** Begin Records provided **

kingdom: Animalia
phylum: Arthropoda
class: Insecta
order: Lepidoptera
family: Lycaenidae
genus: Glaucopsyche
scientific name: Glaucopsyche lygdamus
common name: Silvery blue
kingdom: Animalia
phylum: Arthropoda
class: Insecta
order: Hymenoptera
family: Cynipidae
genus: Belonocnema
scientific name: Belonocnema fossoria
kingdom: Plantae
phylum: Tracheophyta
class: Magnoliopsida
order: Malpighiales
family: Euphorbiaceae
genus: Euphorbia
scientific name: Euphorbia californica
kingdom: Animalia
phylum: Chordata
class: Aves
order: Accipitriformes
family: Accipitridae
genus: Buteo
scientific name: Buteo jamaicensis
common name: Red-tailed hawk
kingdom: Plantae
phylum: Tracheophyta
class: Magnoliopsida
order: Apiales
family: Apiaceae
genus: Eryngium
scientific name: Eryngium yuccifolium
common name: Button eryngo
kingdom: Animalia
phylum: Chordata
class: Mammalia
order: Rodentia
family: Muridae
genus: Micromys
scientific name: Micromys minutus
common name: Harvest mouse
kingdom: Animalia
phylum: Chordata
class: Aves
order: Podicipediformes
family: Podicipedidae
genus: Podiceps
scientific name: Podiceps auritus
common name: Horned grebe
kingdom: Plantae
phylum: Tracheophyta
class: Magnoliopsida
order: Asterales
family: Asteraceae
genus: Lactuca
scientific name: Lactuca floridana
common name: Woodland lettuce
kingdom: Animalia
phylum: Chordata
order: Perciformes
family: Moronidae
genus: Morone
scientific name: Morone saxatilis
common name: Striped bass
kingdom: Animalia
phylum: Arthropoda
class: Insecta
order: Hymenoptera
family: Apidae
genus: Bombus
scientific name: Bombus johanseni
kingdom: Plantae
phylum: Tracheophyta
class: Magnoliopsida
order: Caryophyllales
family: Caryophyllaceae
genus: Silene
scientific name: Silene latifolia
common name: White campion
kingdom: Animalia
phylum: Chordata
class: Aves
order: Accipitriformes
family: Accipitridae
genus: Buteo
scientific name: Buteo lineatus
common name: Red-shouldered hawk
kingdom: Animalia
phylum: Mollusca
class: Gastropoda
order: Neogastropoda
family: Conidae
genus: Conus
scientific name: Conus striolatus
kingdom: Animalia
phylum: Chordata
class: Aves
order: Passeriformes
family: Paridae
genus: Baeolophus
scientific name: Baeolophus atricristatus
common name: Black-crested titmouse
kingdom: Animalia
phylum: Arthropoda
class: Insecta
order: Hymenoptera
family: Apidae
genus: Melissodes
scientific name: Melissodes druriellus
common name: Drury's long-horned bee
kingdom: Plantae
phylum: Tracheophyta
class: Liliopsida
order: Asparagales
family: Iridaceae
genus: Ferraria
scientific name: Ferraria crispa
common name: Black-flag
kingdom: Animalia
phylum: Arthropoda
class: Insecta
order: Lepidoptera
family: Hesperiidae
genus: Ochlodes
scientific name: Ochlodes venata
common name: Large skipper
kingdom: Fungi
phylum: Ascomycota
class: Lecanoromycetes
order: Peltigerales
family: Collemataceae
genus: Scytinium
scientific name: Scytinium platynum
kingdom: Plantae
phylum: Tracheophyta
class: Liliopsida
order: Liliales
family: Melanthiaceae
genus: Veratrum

** End Records provided **

What is asked. Please rewrite the stretch of records from the line containing "order: Peltigerales" through the end of the records, putting "Latin name" in place of "scientific name" and keeping everything else the same. Return only those lines.

Response.
order: Peltigerales
family: Collemataceae
genus: Scytinium
Latin name: Scytinium platynum
kingdom: Plantae
phylum: Tracheophyta
class: Liliopsida
order: Liliales
family: Melanthiaceae
genus: Veratrum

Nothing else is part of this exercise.